治療で心がけていらっしゃることは何ですか?

鳥海和弘院長 鳥海ペインクリニック2

ペインクリニックの“ペイン”とは、英語で“痛み”を意味します。いろいろな病気によって起こる痛みやしびれ、がんの痛みなどを診断し、ブロック治療や薬物療法などを行なっています。患者さんは若い方からご高齢の方まで幅広く、症状も頭のてっぺんからつま先までのさまざまな痛みに関するものです。また当院では、妻である副医院長が内科・外科、私が麻酔科と整形外科を担当しており、“痛み”に対して多角的な視点から診療ができます。患者さんは大学病院から紹介されていらっしゃる方以外に、他の病院や治療科で思うような結果が得られず当院を受診される方もいらっしゃいます。ですから、できるだけ患者さんの訴えを受け入れ、「様子を見ましょう」といった中途半端な対応はしないようにしています。もし当院で治療が難しい場合には、他の病院をご紹介することもあります。“痛み”は、生活全般にわたるモチベーションを下げ、最終的には心までも蝕んでしまうものです。患者さんに寄り添う治療、そして患者さんに納得して治療を受けていただけるよう丁寧な説明を心がけています。

「14年ぶりに良い正月を迎えられた」と報告してくれた患者

印象的な患者さんとのエピソードを教えてください。

鳥海和弘院長 鳥海ペインクリニック3

ある時、帯状疱疹後神経痛が14年続いているという80代の患者さんがいらっしゃいました。それまで通っていた病院では、「申し訳ないが、墓場まで(痛みを)持って行ってください」と言われていたそうです。しかし、見かねた息子さんがインターネットで当院を見つけ、ご来院くださりました。来院後、患者さんが「14年ぶりに、こんなに良い正月を迎えることができた」とおっしゃったときは、うれしかったですね。また変形性脊椎症で車いすになった患者さんが来院されたとき、ご友人が医師を務める整形外科へ15年通って治療していた肩の痛みとしびれに対し、ブロック治療を行ったところ、患者さんから「俺の15年を返してくれ」なんて言葉をいただいたこともあります。そんなエピソードが、たくさんありますね。

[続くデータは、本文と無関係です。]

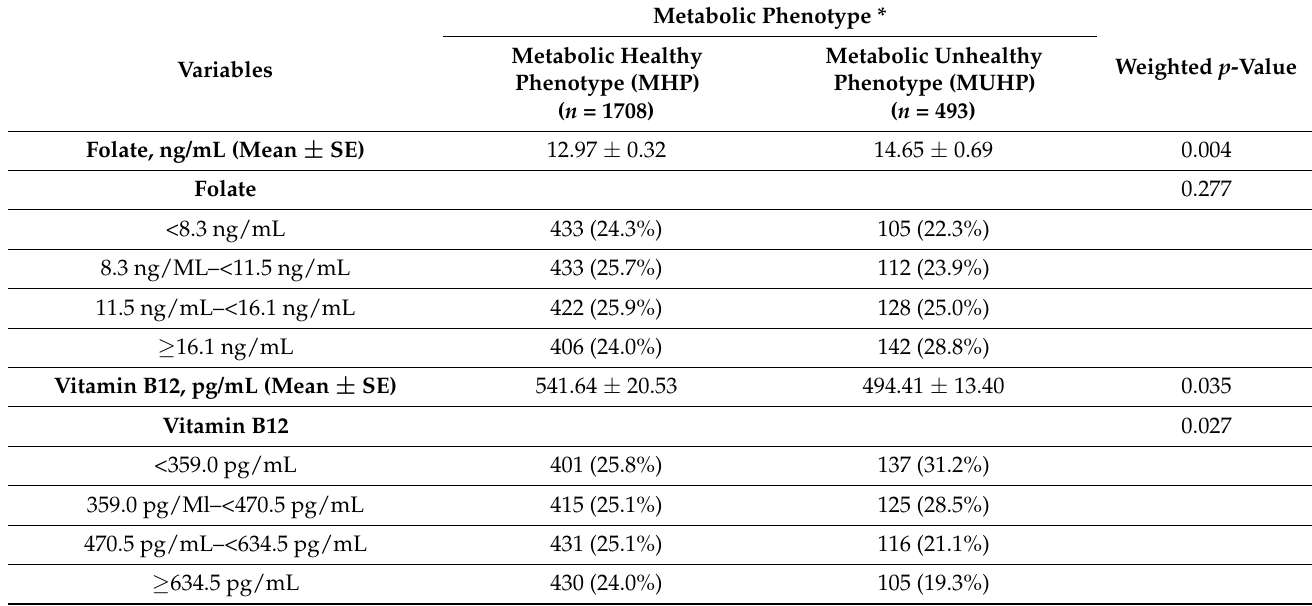
Table 5. Correlations between plasma folate and vitamin B12 levels with metabolic phenotypes.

それまで苦しんでいた痛みに対応することで、皆さんの表情が変化していくように思います。これは、医師として素直にうれしいことです。ただ、中には治療が難しい場合もあります。6年ほど前、80代の両手に杖をついた患者さんが通ってくださっていました。しかし、何をしても症状が良くなりませんでした。この2年で劇的に薬物療法の種類が増えていますが、当時はまだ少なかったんです。ある日、患者さんから「すごく良くしてくれたが、通うのが大変なので治療を終わりにしたい。先生の笑顔が好きだった」と電話をいただきました。今でも治すことができなくて申し訳なかったという気持ちを思い出し、つらいですね。

先生は、こちらの医院以外でも活動されているそうですね。

鳥海和弘院長 鳥海ペインクリニック4

船には最近忙しくなって随分乗れていないのですが、飛鳥Ⅱなどで、船医として船員の方の健康診断や乗客の方の医療対応も行っていました。妻も同じく船医なんですが、世界1周を3回ぐらい経験していてうらやましいですよ。院内だけにとどまらず外の世界で医師としての情報や刺激を得ることで、当院の患者さんにとってもより良い治療につながると考えています。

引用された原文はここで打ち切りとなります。